- Objectif -
Recopiez mot pour mot chaque ligne des enregistrements ci-dessous, du premier au dernier.
━━━━━ Données présentées ━━━━━
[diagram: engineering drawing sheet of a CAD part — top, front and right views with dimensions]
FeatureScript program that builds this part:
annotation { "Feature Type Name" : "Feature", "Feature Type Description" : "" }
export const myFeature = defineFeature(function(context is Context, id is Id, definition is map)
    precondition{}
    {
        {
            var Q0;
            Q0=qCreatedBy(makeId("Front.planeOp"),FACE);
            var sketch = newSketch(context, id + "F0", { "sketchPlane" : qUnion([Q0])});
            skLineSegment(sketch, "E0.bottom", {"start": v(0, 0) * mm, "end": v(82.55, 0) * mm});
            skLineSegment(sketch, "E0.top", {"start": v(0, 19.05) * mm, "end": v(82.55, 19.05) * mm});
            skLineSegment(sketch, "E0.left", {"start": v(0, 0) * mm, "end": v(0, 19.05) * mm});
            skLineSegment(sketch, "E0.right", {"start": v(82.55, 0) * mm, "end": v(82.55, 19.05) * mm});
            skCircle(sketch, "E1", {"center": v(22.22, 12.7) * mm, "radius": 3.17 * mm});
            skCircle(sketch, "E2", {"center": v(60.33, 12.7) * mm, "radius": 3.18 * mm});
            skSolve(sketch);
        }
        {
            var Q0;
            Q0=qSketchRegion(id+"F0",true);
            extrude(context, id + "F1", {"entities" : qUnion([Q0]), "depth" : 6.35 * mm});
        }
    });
━━━━━
- Corrigé -
[diagram: engineering drawing sheet of a CAD part — top, front and right views with dimensions]
FeatureScript program that builds this part:
annotation { "Feature Type Name" : "Feature", "Feature Type Description" : "" }
export const myFeature = defineFeature(function(context is Context, id is Id, definition is map)
    precondition{}
    {
        {
            var Q0;
            Q0=qCreatedBy(makeId("Front.planeOp"),FACE);
            var sketch = newSketch(context, id + "F0", { "sketchPlane" : qUnion([Q0])});
            skLineSegment(sketch, "E0.bottom", {"start": v(0, 0) * mm, "end": v(82.55, 0) * mm});
            skLineSegment(sketch, "E0.top", {"start": v(0, 19.05) * mm, "end": v(82.55, 19.05) * mm});
            skLineSegment(sketch, "E0.left", {"start": v(0, 0) * mm, "end": v(0, 19.05) * mm});
            skLineSegment(sketch, "E0.right", {"start": v(82.55, 0) * mm, "end": v(82.55, 19.05) * mm});
            skCircle(sketch, "E1", {"center": v(22.22, 12.7) * mm, "radius": 3.17 * mm});
            skCircle(sketch, "E2", {"center": v(60.33, 12.7) * mm, "radius": 3.18 * mm});
            skSolve(sketch);
        }
        {
            var Q0;
            Q0=qSketchRegion(id+"F0",true);
            extrude(context, id + "F1", {"entities" : qUnion([Q0]), "depth" : 6.35 * mm});
        }
    });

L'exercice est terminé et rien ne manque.